Texte de la page:
Je veux répondre à tous les articles de vos différentes lettres, ce qui mettra un peu de confusion dans celle-ci. J’ai, je l’avoue, quelques préventions contre le Collège des nobles, préventions que n’ont point fait disparaître certains procédés de quelques personnes à mon égard. Je vous les conterai un jour. A présent, ce serait trop long. Pour me résigner à cette démarche, j’aurais besoin d’un courage que je ne me sens pas. Il faudrait, de plus, que les choses en fussent au point où vous les croyez, et malheureusement elles n’en sont pas là.

Vous me dites que je dois savoir les projets de l’abbé Gabriel. Bien habile qui les sait! Il ne les sait pas lui-même. Ceci est au pied de la lettre. Je lui en ai vu former et déformer plus de trente, sans exagérer. Vous me parlez d’une lettre qu’Augustine a dû m’écrire en italien. Je n’ai point reçu cette lettre. Voilà qui me vexe un peu. J’ai deviné par d’autres passages soit de vos lettres, soit de celles d’Augustine, que ce n’est pas la seule qui me manque. Je ne sais si je serais capable d’écrire en italien, mais je me fais très bien comprendre des personnes avec lesquelles je parle, surtout sur les sujets théologiques ou philosophiques, parce que je lis surtout des ouvrages sérieux et que c’est là que j’apprends. Je vous avouerai même que, des quatre que nous sommes en comptant M. de Molleville, c’est moi qui suis l’ambassadeur comme me faisant le mieux comprendre. Je prendrais même l’accent, si je le voulais, mais c’est chose dont je me soucie peu, et pour cause.

Faites savoir à Calmette que j’ai été très peiné de ses chutes et que je la supplie, pour l’amour de moi, d’être un peu plus docile aux conseils qu’on lui donne. Je vous prie aussi, quand vous en aurez l’occasion, de dire quelque chose de poli de ma part à M. Gache. Je suis allé porter mes lettres chez M. de Ludolf, parce que j’en avais besoin pour obtenir la permission d’aller au Mont-Cassin. J’avais en effet besoin de cette permission, et il me l’accorda. Je suis ravi du Mont-Cassin. Ce monastère n’est pas gothique, il est vrai, mais il est immense, placé sur une montagne très élevée. Nous y fûmes reçus à merveille par un certain P. Garroni, qui est bien le meilleur des hommes. Je crois vous avoir écrit de Naples combien j’étais content de mon voyage, mais je ne puis entrer dans les détails; ce sera pour quand nous nous reverrons.

Liste fournie:
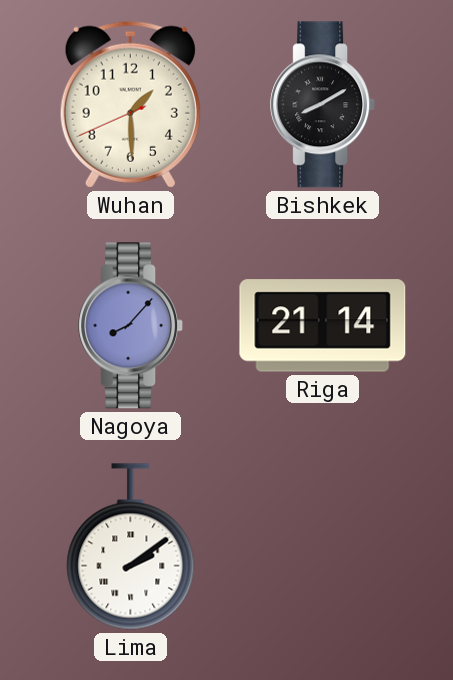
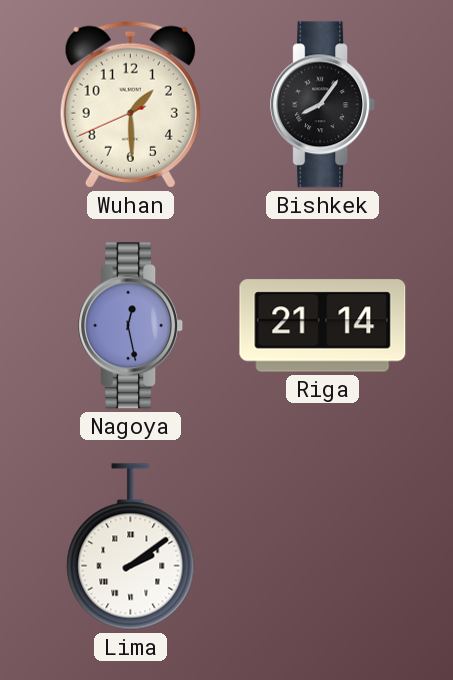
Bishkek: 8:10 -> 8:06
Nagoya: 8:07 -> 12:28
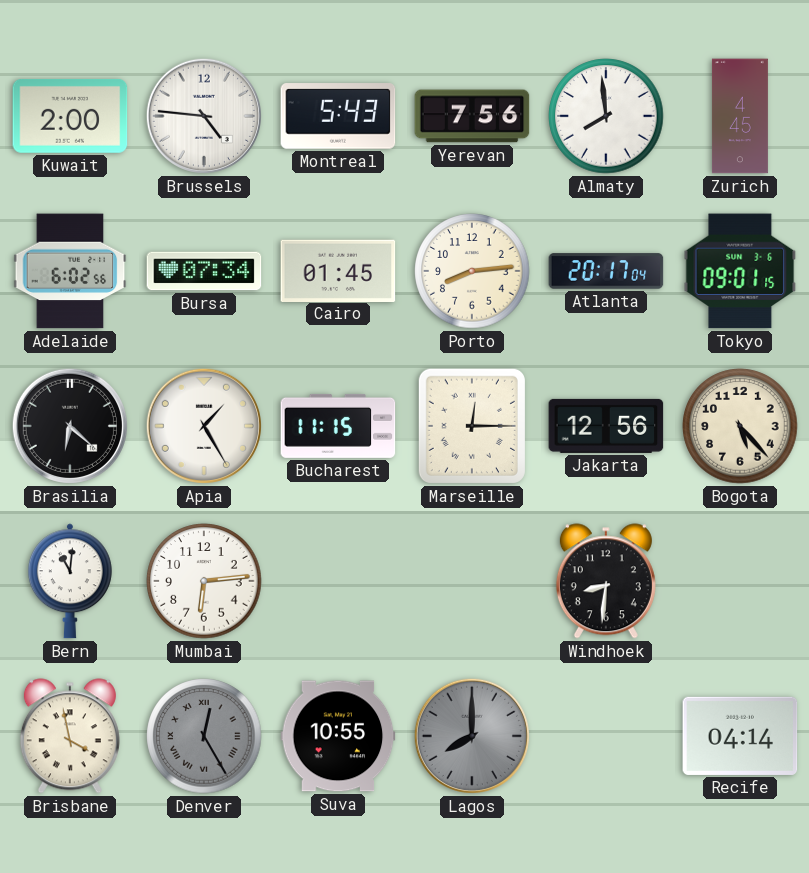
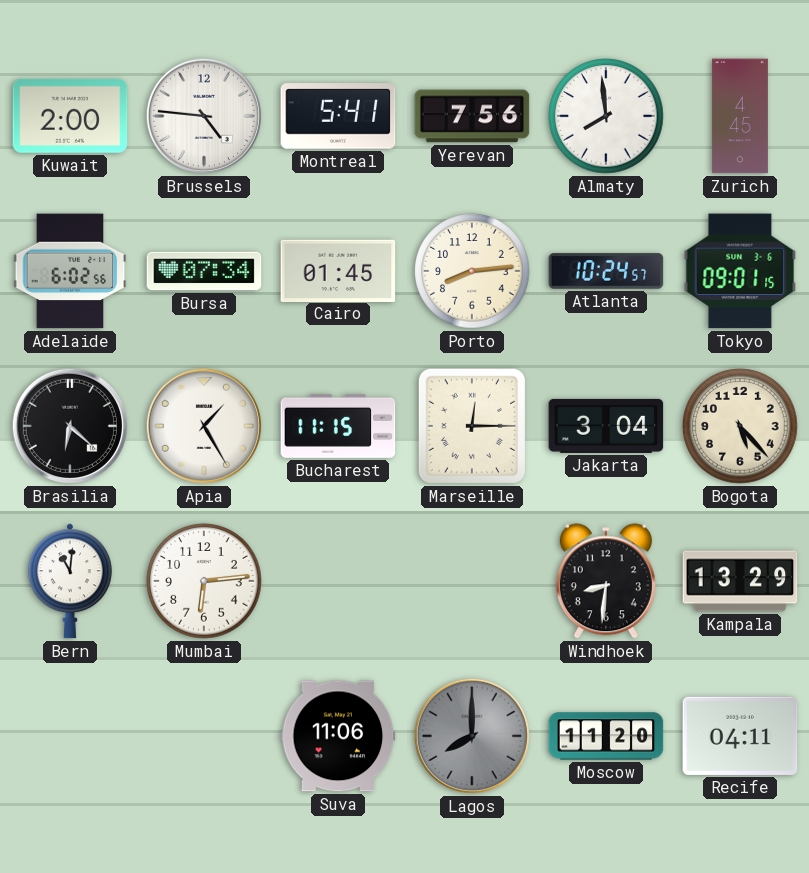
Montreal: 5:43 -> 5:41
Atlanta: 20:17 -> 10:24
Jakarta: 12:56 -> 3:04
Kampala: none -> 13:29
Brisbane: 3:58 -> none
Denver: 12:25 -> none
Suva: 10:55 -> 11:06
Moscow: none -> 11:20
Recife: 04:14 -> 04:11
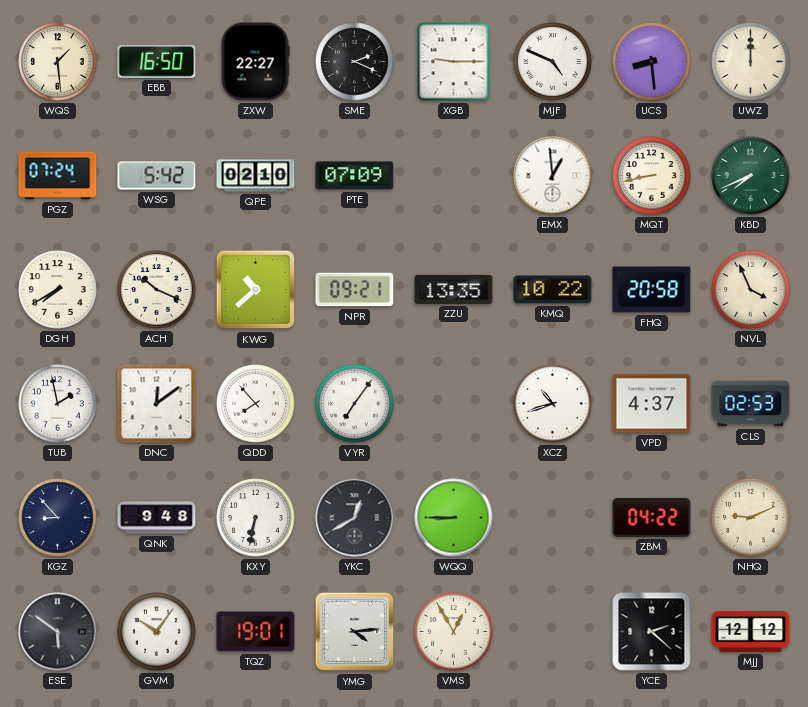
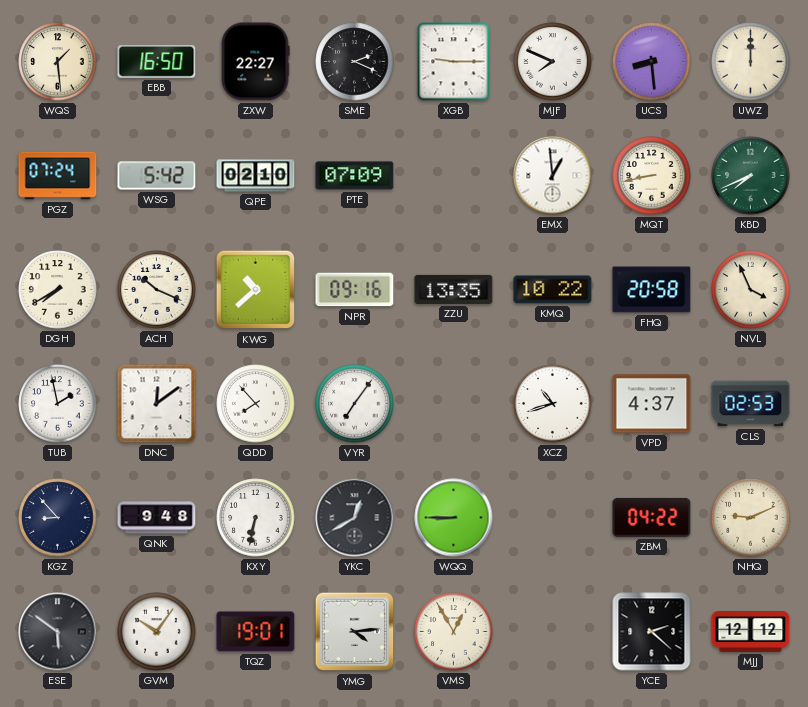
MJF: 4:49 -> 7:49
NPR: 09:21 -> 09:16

Ce qui est demandé:
(a) Dans la lettre, qui accueillit l'auteur et ses compagnons au Mont-Cassin ?
(b) Résumez la lettre en deux phrases.
(c) Réécrivez sous forme de liste le paragraphe de la lettre qui commence par « Faites savoir à Calmette », en gardant ses faits principaux.

Réponses dans l'ordre:
(a) Un certain P. Garroni, que l'auteur qualifie de meilleur des hommes.

(b) L'auteur dit avoir des préventions contre le Collège des nobles et ignorer les projets de l'abbé Gabriel, qui les forme et les défait sans cesse, puis regrette de n'avoir pas reçu la lettre qu'Augustine lui aurait écrite en italien, langue dans laquelle il assure pourtant se faire très bien comprendre. Il transmet des messages pour Calmette et M. Gache, raconte avoir obtenu de M. de Ludolf la permission d'aller au Mont-Cassin et se dit ravi de ce monastère immense, où le P. Garroni les a reçus à merveille.

(c)
- Pour Calmette : l'auteur est très peiné de ses chutes et la supplie d'être plus docile aux conseils qu'on lui donne.
- Pour M. Gache : dire, à l'occasion, quelque chose de poli de la part de l'auteur.
- Chez M. de Ludolf : l'auteur y a porté ses lettres pour obtenir la permission d'aller au Mont-Cassin, permission qui lui a été accordée.
- Le Mont-Cassin : un monastère qui n'est pas gothique, mais immense et placé sur une montagne très élevée. L'auteur en est ravi.
- L'accueil : excellent, de la part du P. Garroni.
- Le voyage : l'auteur en est content, mais les détails attendront leurs retrouvailles.